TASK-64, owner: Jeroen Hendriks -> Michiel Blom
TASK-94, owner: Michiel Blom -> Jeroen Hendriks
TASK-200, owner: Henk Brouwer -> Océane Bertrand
* * *
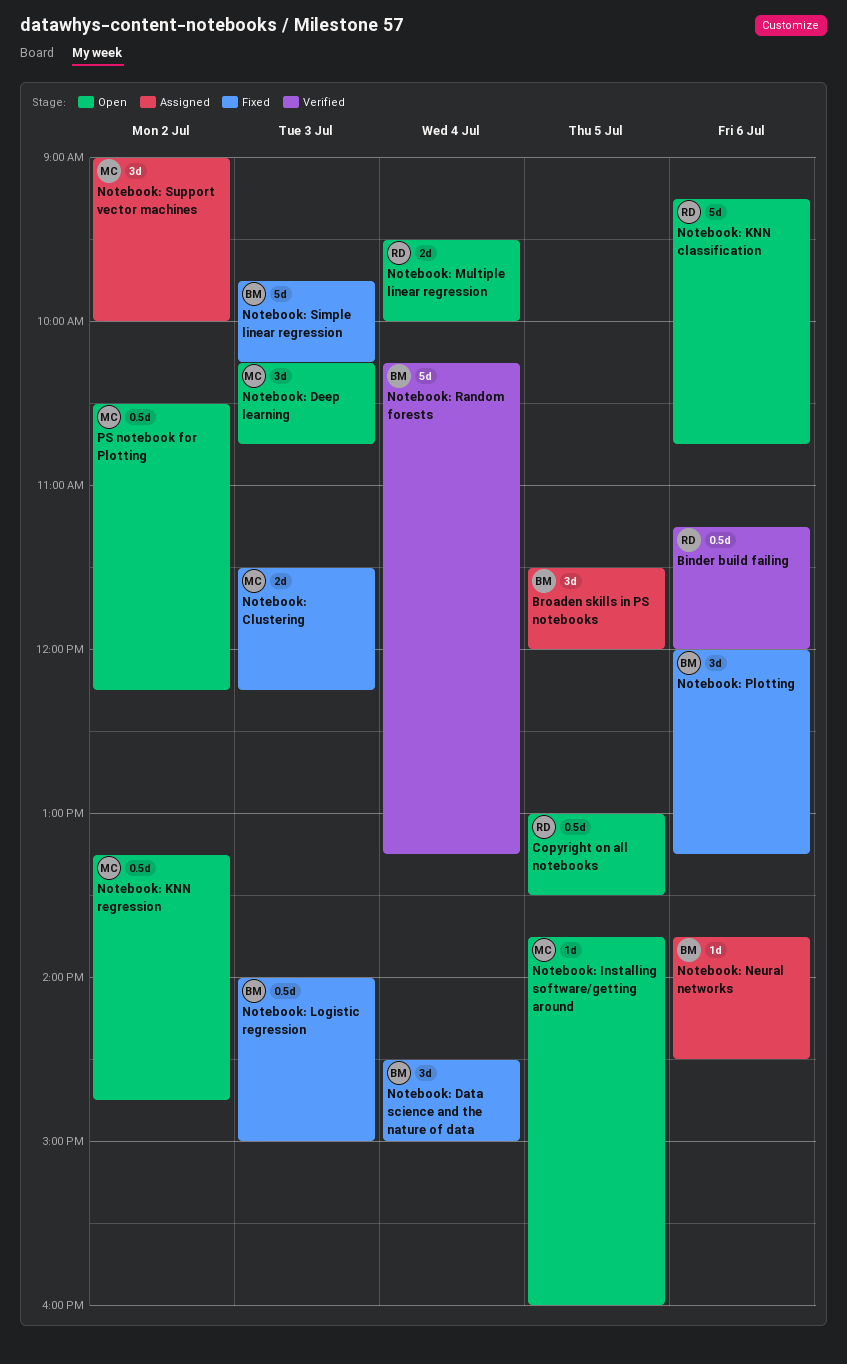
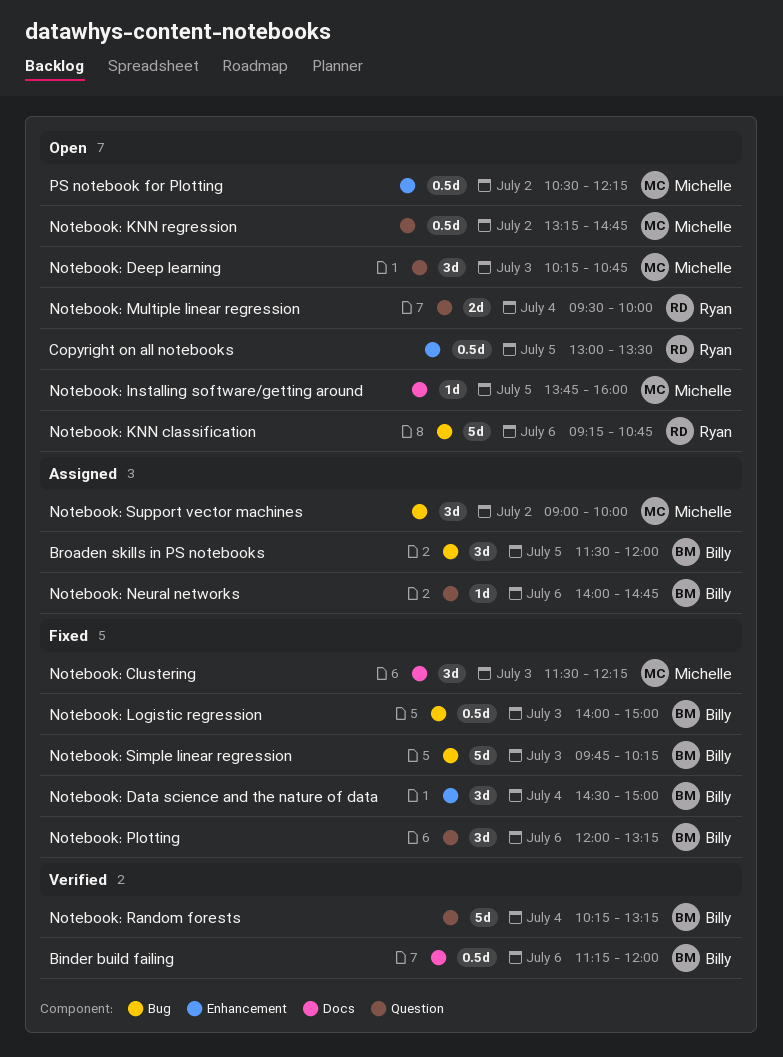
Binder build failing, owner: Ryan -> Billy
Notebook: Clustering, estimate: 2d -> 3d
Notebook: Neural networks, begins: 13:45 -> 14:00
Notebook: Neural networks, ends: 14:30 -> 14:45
---
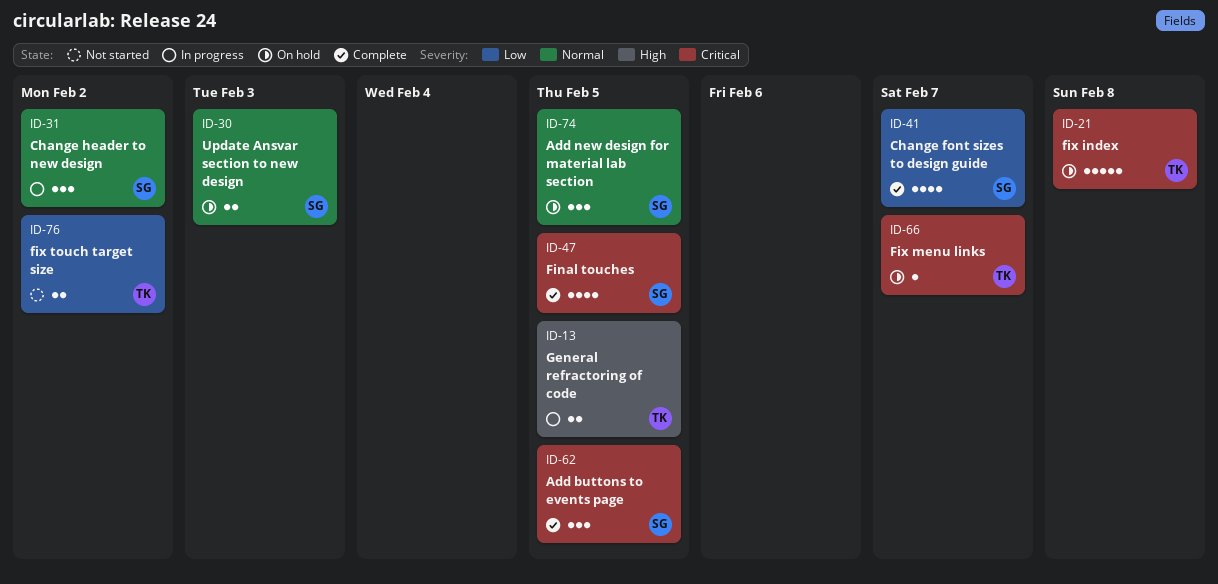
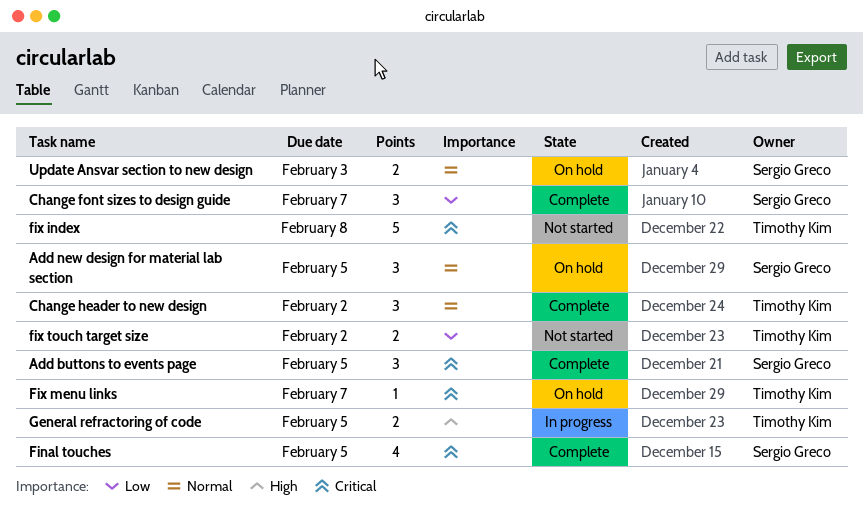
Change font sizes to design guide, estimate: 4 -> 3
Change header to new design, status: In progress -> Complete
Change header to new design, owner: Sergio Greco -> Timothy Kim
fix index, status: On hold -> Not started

### Aim of the task
The required output is every line above from the one with "TASK-64, owner: Jeroen" down to the one with "TASK-200, owner: Henk", restated word for word, ends included.

### Answer space
TASK-64, owner: Jeroen Hendriks -> Michiel Blom
TASK-94, owner: Michiel Blom -> Jeroen Hendriks
TASK-200, owner: Henk Brouwer -> Océane Bertrand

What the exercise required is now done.